Le caviar est l'allié de la vodka ou du champagne, mais pas du vin blanc, trop boisé. — Prunier

Ce qui est rare est cher, comme le caviar. Sauf que le produit de luxe n'est plus si rare depuis que « le caviar sauvage a été supplanté par l'élevage, à 95 % », comme l'affirme Armen Petrossian, propriétaire de Petrossian Caviar. Il devient donc abordable. Logique, à condition de ne plus avoir affaire, comme il y a qualques années, à un caviar salé, à l'arrière-goût de vase...

Des tarifs à la baisse
Il aura fallu vingt ans aux éleveurs d'esturgeons d'Aquitaine (et d'ailleurs) pour trouver la bonne recette et proposer leur caviar dans des quantités suffisantes pour que son coût devienne raisonnable. « Notre production en hausse, combinée à l'amortissement de nos investissements, nous a permis de prendre une décision ambitieuse : baisser de près de moitié le prix de notre caviar tradition », s'enthousiasme Valérie Sabeau.

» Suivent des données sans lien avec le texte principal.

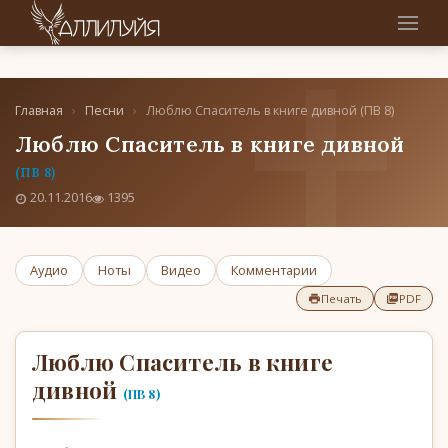
Главная
›
Песни
›
Люблю Спаситель в книге дивной (ПВ 8)
Люблю Спаситель в книге дивной
(ПВ 8)
20.11.2016
1395
Аудио
Ноты
Видео
Комментарии
Печать
PDF
Люблю Спаситель в книге
дивной
(ПВ 8)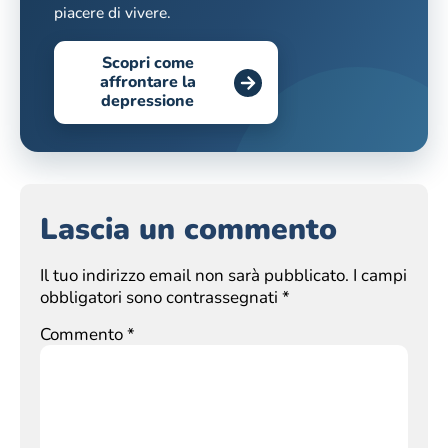
piacere di vivere.
Scopri come
affrontare la
depressione
Lascia un commento
Il tuo indirizzo email non sarà pubblicato.
I campi
obbligatori sono contrassegnati
*
Commento
*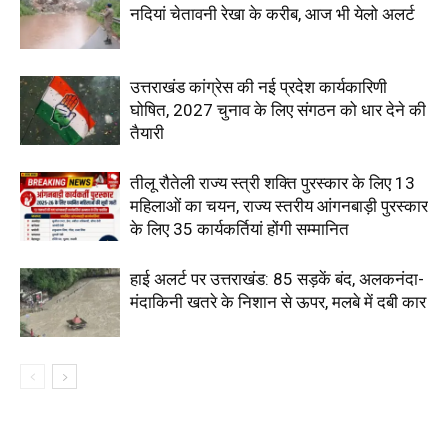
नदियां चेतावनी रेखा के करीब, आज भी येलो अलर्ट
उत्तराखंड कांग्रेस की नई प्रदेश कार्यकारिणी
घोषित, 2027 चुनाव के लिए संगठन को धार देने की
तैयारी
तीलू रौतेली राज्य स्त्री शक्ति पुरस्कार के लिए 13
महिलाओं का चयन, राज्य स्तरीय आंगनबाड़ी पुरस्कार
के लिए 35 कार्यकर्तियां होंगी सम्मानित
हाई अलर्ट पर उत्तराखंड: 85 सड़कें बंद, अलकनंदा-
मंदाकिनी खतरे के निशान से ऊपर, मलबे में दबी कार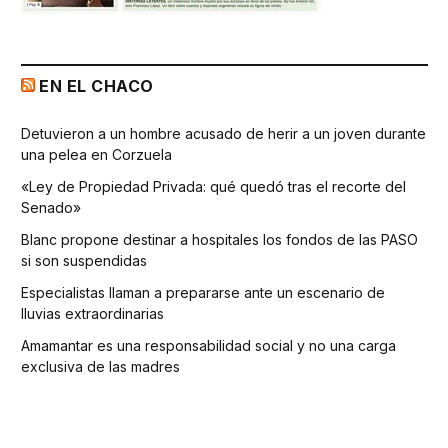
EN EL CHACO
Detuvieron a un hombre acusado de herir a un joven durante
una pelea en Corzuela
«Ley de Propiedad Privada: qué quedó tras el recorte del
Senado»
Blanc propone destinar a hospitales los fondos de las PASO
si son suspendidas
Especialistas llaman a prepararse ante un escenario de
lluvias extraordinarias
Amamantar es una responsabilidad social y no una carga
exclusiva de las madres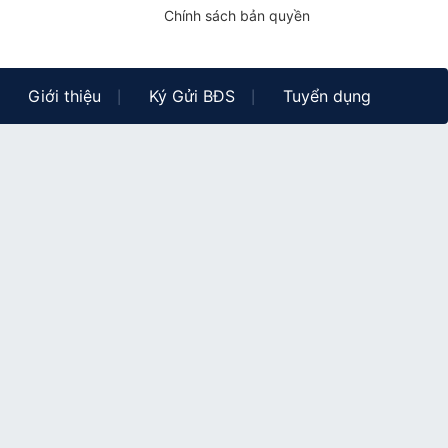
Chính sách bản quyền
Giới thiệu
Ký Gửi BĐS
Tuyển dụng
|
|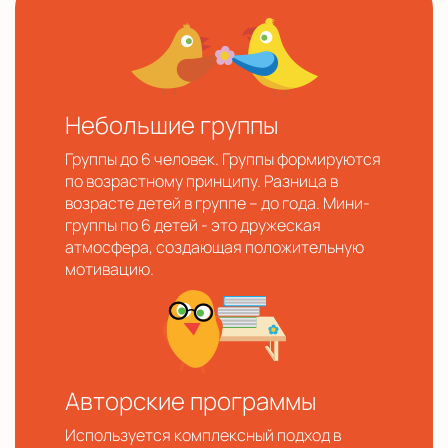
Небольшие группы
Группы до 6 человек. Группы формируются
по возрастному принципу. Разница в
возрасте детей в группе – до года. Мини-
группы по 6 детей - это дружеская
атмосфера, создающая положительную
мотивацию.
Авторские программы
Используется комплексный подход в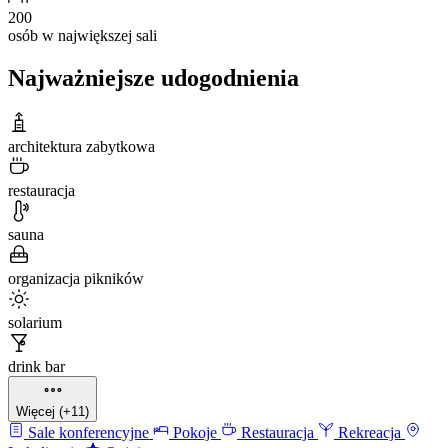
200
osób w największej sali
Najważniejsze udogodnienia
architektura zabytkowa
restauracja
sauna
organizacja pikników
solarium
drink bar
Więcej (+11)
Sale konferencyjne
Pokoje
Restauracja
Rekreacja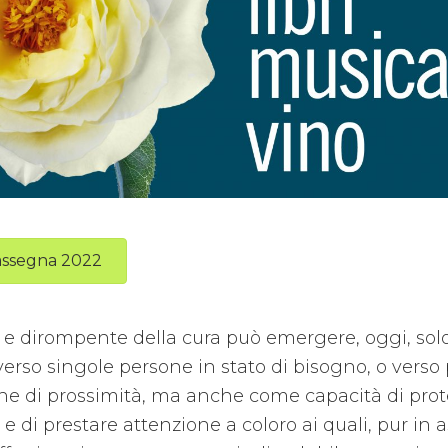
Rassegna 2022
vo e dirompente della cura può emergere, oggi, so
erso singole persone in stato di bisogno, o verso
ne di prossimità, ma anche come capacità di pr
e di prestare attenzione a coloro ai quali, pur in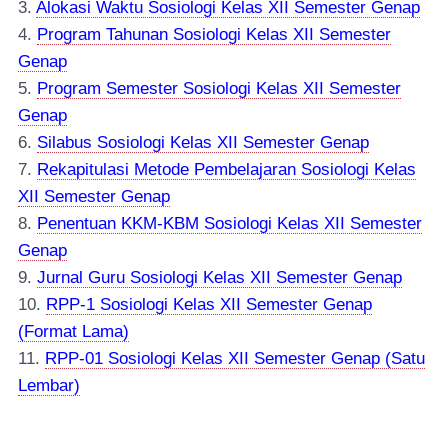
3.
Alokasi Waktu Sosiologi Kelas XII Semester Genap
4.
Program Tahunan Sosiologi Kelas XII Semester
Genap
5.
Program Semester Sosiologi Kelas XII Semester
Genap
6.
Silabus Sosiologi Kelas XII Semester Genap
7.
Rekapitulasi Metode Pembelajaran Sosiologi Kelas
XII Semester Genap
8.
Penentuan KKM-KBM Sosiologi Kelas XII Semester
Genap
9.
Jurnal Guru Sosiologi Kelas XII Semester Genap
10.
RPP-1 Sosiologi Kelas XII Semester Genap
(Format Lama)
11.
RPP-01 Sosiologi Kelas XII Semester Genap (Satu
Lembar)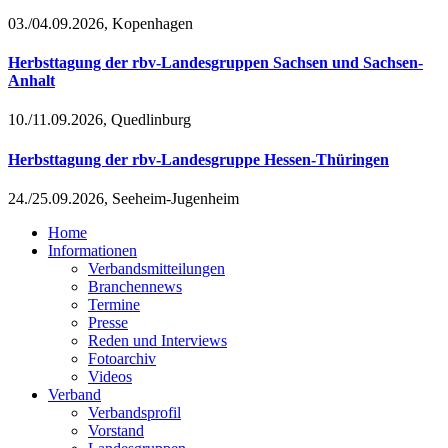
03./04.09.2026, Kopenhagen
Herbsttagung der rbv-Landesgruppen Sachsen und Sachsen-
Anhalt
10./11.09.2026, Quedlinburg
Herbsttagung der rbv-Landesgruppe Hessen-Thüringen
24./25.09.2026, Seeheim-Jugenheim
Home
Informationen
Verbandsmitteilungen
Branchennews
Termine
Presse
Reden und Interviews
Fotoarchiv
Videos
Verband
Verbandsprofil
Vorstand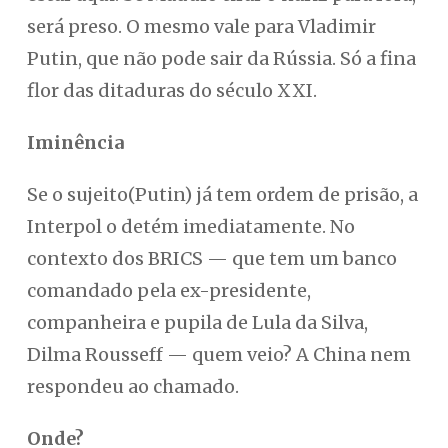
será preso. O mesmo vale para Vladimir
Putin, que não pode sair da Rússia. Só a fina
flor das ditaduras do século XXI.
Iminência
Se o sujeito(Putin) já tem ordem de prisão, a
Interpol o detém imediatamente. No
contexto dos BRICS — que tem um banco
comandado pela ex-presidente,
companheira e pupila de Lula da Silva,
Dilma Rousseff — quem veio? A China nem
respondeu ao chamado.
Onde?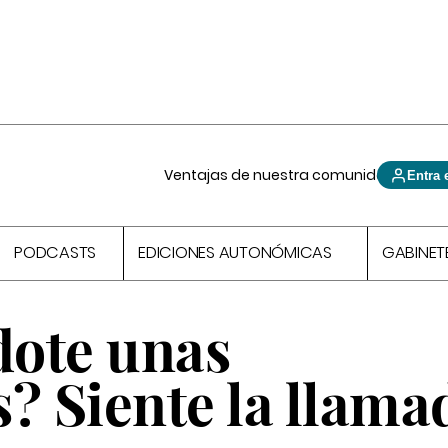
Ventajas de nuestra comunidad
Entra 
PODCASTS
EDICIONES AUTONÓMICAS
GABINET
ote unas
? Siente la llama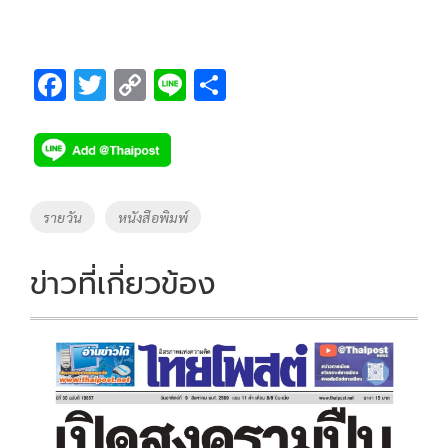
F
T
C
Li
S
ac
wi
o
n
h
e
tt
p
e
ar
b
er
y
e
o
Li
Tags
รายวัน
หนังสือพิมพ์
o
n
k
k
ข่าวที่เกี่ยวข้อง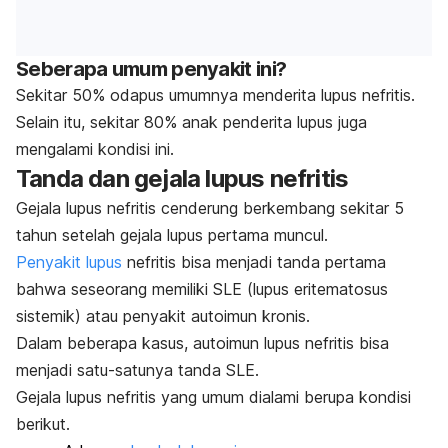
Seberapa umum penyakit ini?
Sekitar 50% odapus umumnya menderita lupus nefritis.
Selain itu, sekitar 80% anak penderita lupus juga
mengalami kondisi ini.
Tanda dan gejala
lupus nefritis
Gejala lupus nefritis cenderung berkembang sekitar 5
tahun setelah gejala lupus pertama muncul.
Penyakit lupus
nefritis bisa menjadi tanda pertama
bahwa seseorang memiliki SLE (lupus eritematosus
sistemik) atau penyakit autoimun kronis.
Dalam beberapa kasus, autoimun lupus nefritis bisa
menjadi satu-satunya tanda SLE.
Gejala lupus nefritis yang umum dialami berupa kondisi
berikut.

La Manufacture Prunier, qu'elle dirige avec son mari à Montpon-Ménestérol, en Dordogne, produit aujourd'hui 5 tonnes de caviar, contre 40 kg en 1994. Et la boîte de 125 g de caviar tradition Prunier se vend désormais 185 €. Et 1 415 €, si on en prend un kilo, contre près du double il y a trois mois. Ramené à une consommation de 30 g par personne, la folie devient presque raisonnable !
« Le caviar est un amuse-bouche, rappelle Petrossian. On peut se contenter de toutes petites quantité. » Ce spécialiste « de père en fils » considère que cette histoire de prix n'a guère de sens. « C'est comme les vins, on trouve le pire comme le meilleur, certains à l'aspect de confiture, qui piquent ou qui sentent fort... Notre exigence est constante et ça fait dix ans que nos prix débutent à 1 400 € le kilo. » Le coût de la qualité, le même que chez Prunier.